Growing up in southern Europe comes with an idealization of Sweden as that place where everything works, a kind of paradise on earth. Early in our lives, we hear our teachers complain about how poorly equipped our schools are (and how badly paid our teachers are), especially when compared to Sweden. There, teachers are the best-paid professionals, and no students fail behind in school. The same complaints echo after school — salaries, social coverage, union strength, maternity leave, prostitution laws, elderly care — every aspect of life has its Swedish equivalent to be compared with. This goes back to the 1978 Spanish constitution approval, which was partly inspired in the Swedish constitution, to establish the ”Defensor del pueblo” (from the Swedish Justitieombudsmannen). More recently, regarding the newly approved “ley de vivienda” (housing law), the Swedish system of rent control was in the center of a heated debate between political groups. Sweden, in our minds, represents the ”gold standard” that we aspire to achieve as a country.
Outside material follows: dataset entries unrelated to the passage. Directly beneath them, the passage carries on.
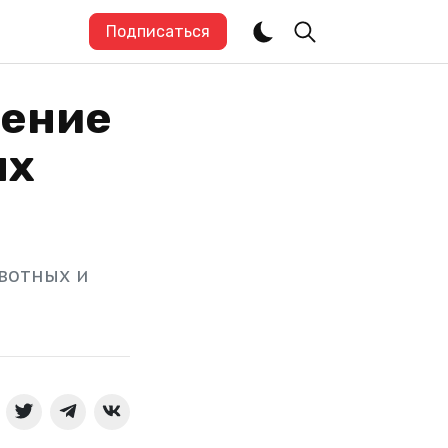
Подписаться
жение
ых
вотных и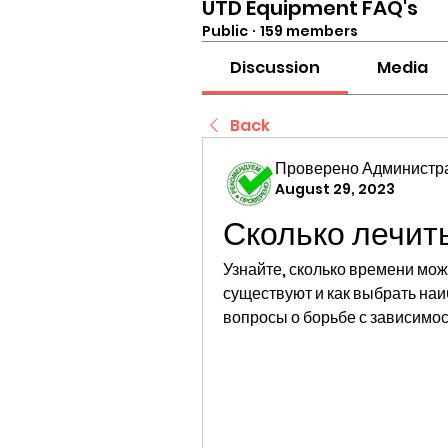
UTD Equipment FAQ's
Public
·
159 members
Discussion
Media
Back
Проверено Администра
August 29, 2023
Сколько лечит
Узнайте, сколько времени мож
существуют и как выбрать наи
вопросы о борьбе с зависимос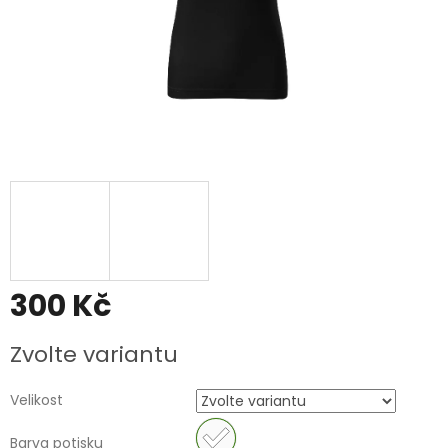
300 Kč
Měrná
Zvolte variantu
cena:
Velikost
Barva potisku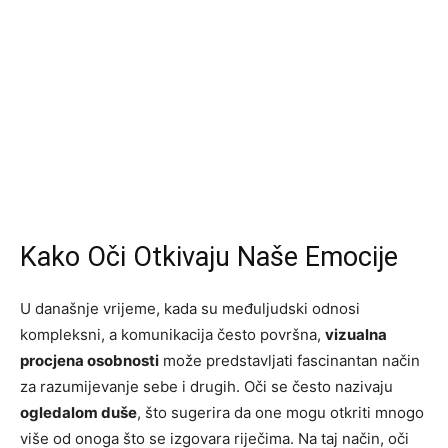
Kako Oči Otkivaju Naše Emocije
U današnje vrijeme, kada su međuljudski odnosi
kompleksni, a komunikacija često površna,
vizualna
procjena osobnosti
može predstavljati fascinantan način
za razumijevanje sebe i drugih. Oči se često nazivaju
ogledalom duše
, što sugerira da one mogu otkriti mnogo
više od onoga što se izgovara riječima. Na taj način, oči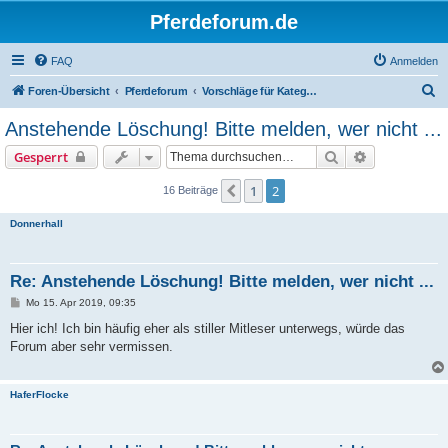
Pferdeforum.de
FAQ
Anmelden
S
Foren-Übersicht
Pferdeforum
Vorschläge für Kategorien, Foren und Verbesserungen!
u
Anstehende Löschung! Bitte melden, wer nicht ...
c
Suche
Erweiterte S
Gesperrt
h
e
1
2
Vorherige
16 Beiträge
Donnerhall
Re: Anstehende Löschung! Bitte melden, wer nicht ...
B
Mo 15. Apr 2019, 09:35
e
i
Hier ich! Ich bin häufig eher als stiller Mitleser unterwegs, würde das
t
Forum aber sehr vermissen.
r
a
g
HaferFlocke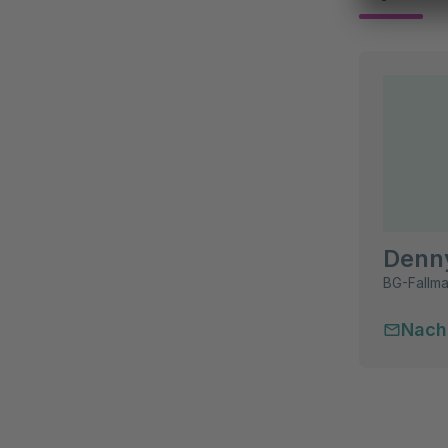
Denn
BG-Fallm
Nach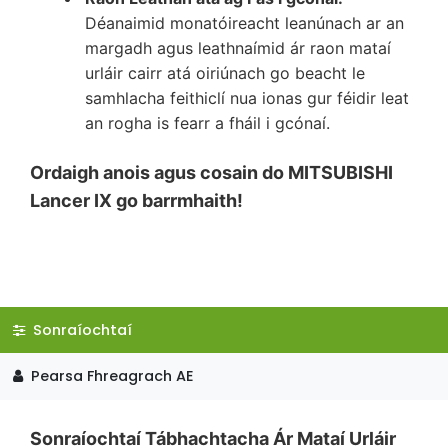
Déanaimid monatóireacht leanúnach ar an
margadh agus leathnaímid ár raon mataí
urláir cairr atá oiriúnach go beacht le
samhlacha feithiclí nua ionas gur féidir leat
an rogha is fearr a fháil i gcónaí.
Ordaigh anois agus cosain do MITSUBISHI
Lancer IX go barrmhaith!
Sonraíochtaí
Pearsa Fhreagrach AE
Sonraíochtaí Tábhachtacha Ár Mataí Urláir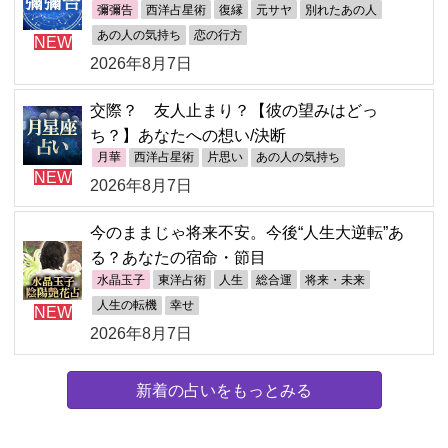
彌彌告
西洋占星術
復縁
元サヤ
別れたあの人
あの人の気持ち
恋の行方
NEW
2026年8月7日
交際？ 友人止まり？【彼の望みはどっ
ち？】あなたへの想い/決断
月華
西洋占星術
片思い
あの人の気持ち
NEW
2026年8月7日
今のままじゃ将来不安。今後“人生大逆転”あ
る？あなたの宿命・節目
水晶玉子
東洋占術
人生
総合運
将来・未来
人生の転機
幸せ
NEW
2026年8月7日
新着の占いをもっとみる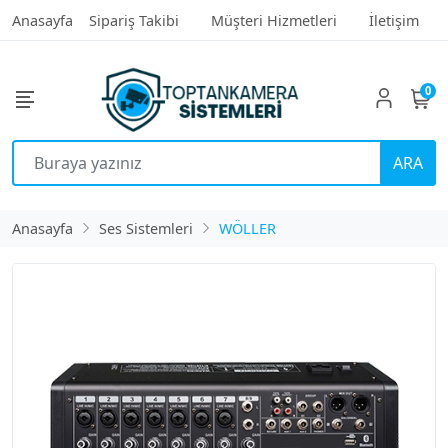
Anasayfa
Sipariş Takibi
Müşteri Hizmetleri
İletişim
0
ARA
Anasayfa
Ses Sistemleri
WÖLLER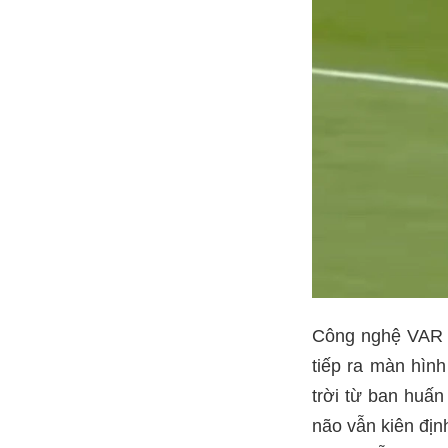
Công nghệ VAR ng
tiếp ra màn hìn
trời từ ban huấn
não vẫn kiên địn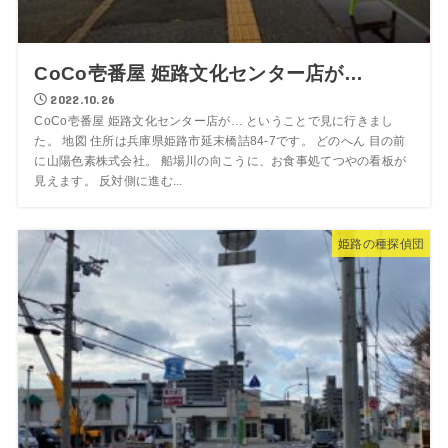
CoCo壱番屋 姫路文化センター店が…
2022.10.26
CoCo壱番屋 姫路文化センター店が… ということで見に行きまし
た。 地図 住所は兵庫県姫路市延末橋詰84-7です。 どのへん 目の前
に山陽色素株式会社。 船場川の向こうに、お食事処てつやの看板が
見えます。 反対側に進む...
姫路の種探偵団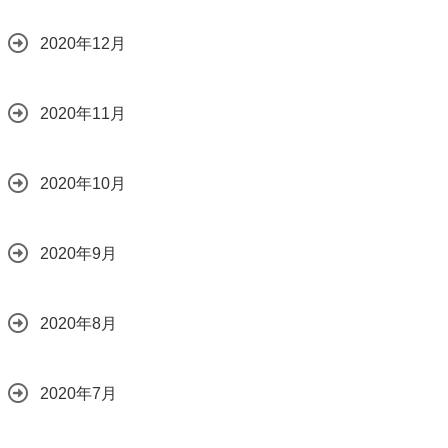
2020年12月
2020年11月
2020年10月
2020年9月
2020年8月
2020年7月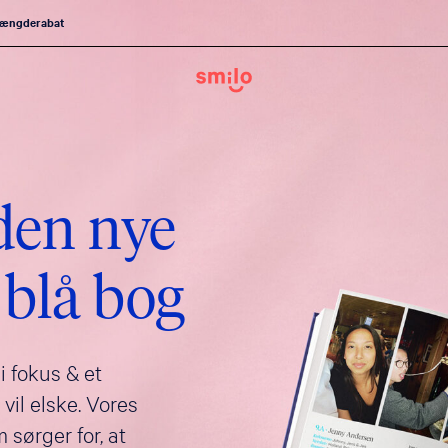
ængderabat
 den nye
 blå bog
i fokus & et
il elske. Vores
 sørger for, at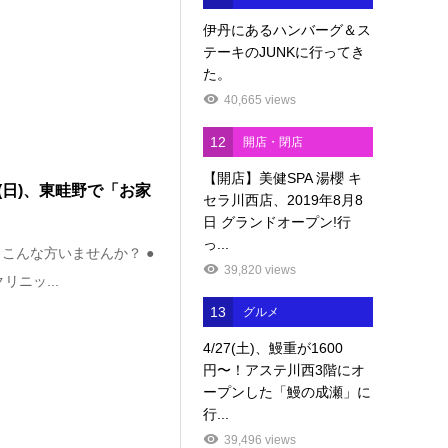
伊丹にあるハンバーグ＆ス
テーキのJUNKに行ってき
た。
40,665 views
12
開店・閉店
【開店】美健SPA 湯櫻 キ
2(日)、東畦野で「お家
セラ川西店、2019年8月8
日 グランドオープン!行
っ...
こんな方いませんか？ ●
39,820 views
ニッ...
13
グルメ
4/27(土)、鰻重が1600
円〜！アステ川西3階にオ
ープンした「鰻の成瀬」に
行...
39,496 views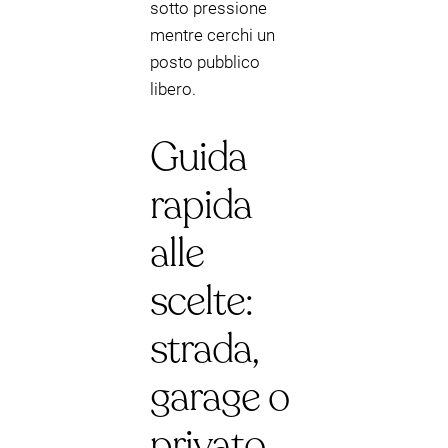
sotto pressione
mentre cerchi un
posto pubblico
libero.
Guida
rapida
alle
scelte:
strada,
garage o
privato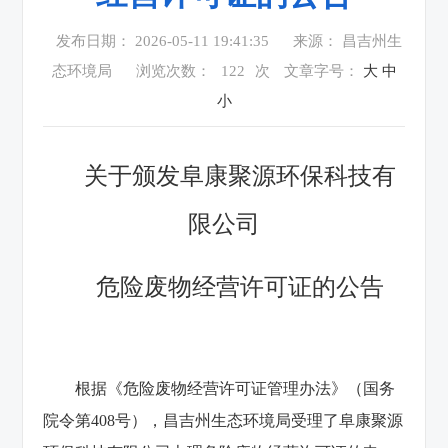
发布日期： 2026-05-11 19:41:35
来源： 昌吉州生
态环境局
浏览次数：
122
次
文章字号：
大
中
小
关于颁发阜康聚源环保科技有
限公司
危险废物经营许可证的公告
根据《危险废物经营许可证管理办法》（国务
院令第408号），昌吉州生态环境局受理了阜康聚源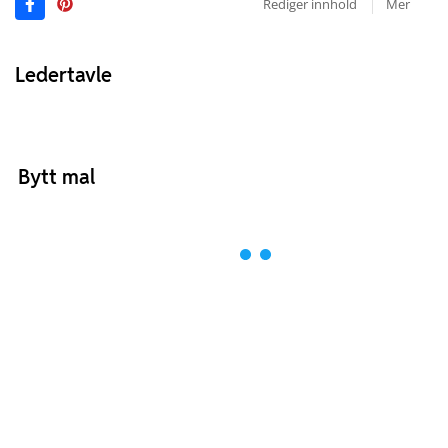
Rediger innhold
Mer
Ledertavle
Bytt mal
That’s how the myth is created, along with the accompanying expectations. Moving to Sweden from a southern country like Spain is challenging, and it’s accompanied by the realization of how different things are. The myth starts to crumble, and reality paves its way through. Contradictions are found everywhere: an education system where private schools profit from public money and teachers are underpaid, a social coverage system where getting a doctor’s appointment can take months, powerful unions on paper but with little activity, and elderly people living in undesired loneliness. This happens in a country with the most people living alone, and where identifying as lonely is common. The south has its problems, and we are far from perfect, but our perception of Sweden is equally far from reality.

The privilege of a university position and a European passport made my experience more pleasant than for most migrants, but it doesn’t isolate you from the conflicting context. Recently, a Latin-American friend spent a few hours explaining how much she struggled to get a working-holiday visa, leave her country, find a job as a cook (from a list of jobs described as difficult to cover), and now she’s stuck in the process of changing her visa type, hoping to find a new job. She considers herself fortunate when she compares her situation with other friends who didn’t manage to get a job and are forced to work in the underground economy with no right to any social coverage. Sweden is particularly hostile to people in this situation due to the lack of cash in daily life usage.

While the circumstances are the same in every European country, we cannot say the same about their visibility. There is a tendency in both Swedish people and Swedish society to avoid conflicts and to present a false image of things ”as it should be,” making these problems even harder to spot. A kitchen full of migrant workers from the global South who can barely cope with long and endless work routines while being bullied by a European manager goes against the self-image Swedes have of Sweden. However, situations like this one are also cynically accepted. At the university, it is not uncommon to hear complaints from non-white students about racism that, when transmitted to the academic hierarchy, were downplayed or directly ignored. On paper, everything works in Sweden, but in practice, there is an aversion to admitting the deep conflicts and the gap opened from the idealized image of Sweden of the mid-1900s compared to nowadays.

After the initial shock, however, it’s encouraging to realize that some parts of the idealized Sweden are actually real. Coming from the well established tradition of workers organizations and social movements that Sweden had, it is possible to find organizations that are aware of the struggles and conflicts in this dreamed-about place. More importantly, they are committed to fighting the roots of these conflicts. Even in a small city like Uppsala, it’s possible to find a handful of organizations that, from different perspectives and traditions, work together to make a change, by actively sharing ideas and working to find its place in the city. It is there where we all have a common ground, where, independently of our origins, we all find a common cause to fight for.